● **EXERCISE OBJECTIVE**
After locating "restaurants spread over" in the listing below, copy that line and each one after it exactly, ending with the line that has "your holiday truly unforgettable. There".

● **MATERIAL PROVIDED**
------------------------------------------------------------

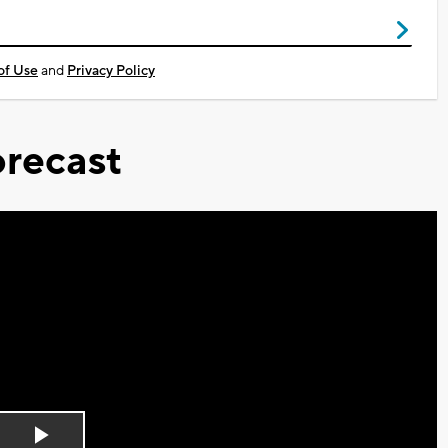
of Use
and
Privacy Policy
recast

------------------------------------------------------------

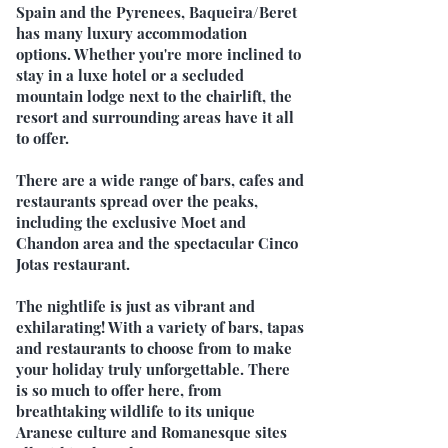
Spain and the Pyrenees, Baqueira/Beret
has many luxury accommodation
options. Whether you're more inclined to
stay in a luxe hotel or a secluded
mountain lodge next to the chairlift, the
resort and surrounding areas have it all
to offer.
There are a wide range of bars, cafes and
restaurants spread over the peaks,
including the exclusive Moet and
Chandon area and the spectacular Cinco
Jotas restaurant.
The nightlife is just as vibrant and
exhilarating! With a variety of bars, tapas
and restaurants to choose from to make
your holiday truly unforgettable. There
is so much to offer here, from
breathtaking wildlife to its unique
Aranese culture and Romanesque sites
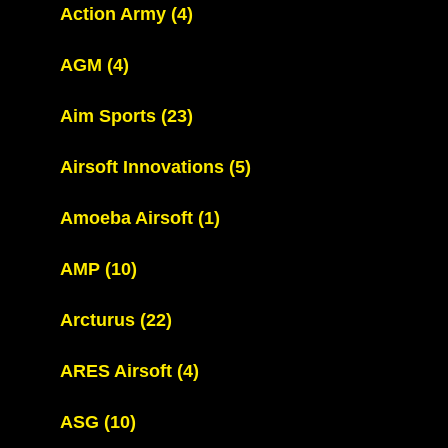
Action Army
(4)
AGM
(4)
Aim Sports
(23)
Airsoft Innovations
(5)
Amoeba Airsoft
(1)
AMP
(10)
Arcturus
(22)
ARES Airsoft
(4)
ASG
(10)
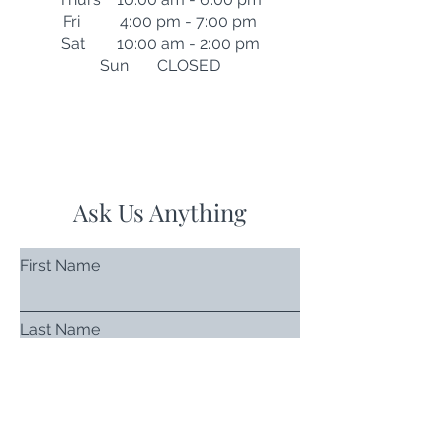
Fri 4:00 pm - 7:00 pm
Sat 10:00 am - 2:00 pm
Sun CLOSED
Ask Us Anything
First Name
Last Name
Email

------------------------------------------------------------

● **EXERCISE SOLUTION**
restaurants spread over the peaks,
including the exclusive Moet and
Chandon area and the spectacular Cinco
Jotas restaurant.
The nightlife is just as vibrant and
exhilarating! With a variety of bars, tapas
and restaurants to choose from to make
your holiday truly unforgettable. There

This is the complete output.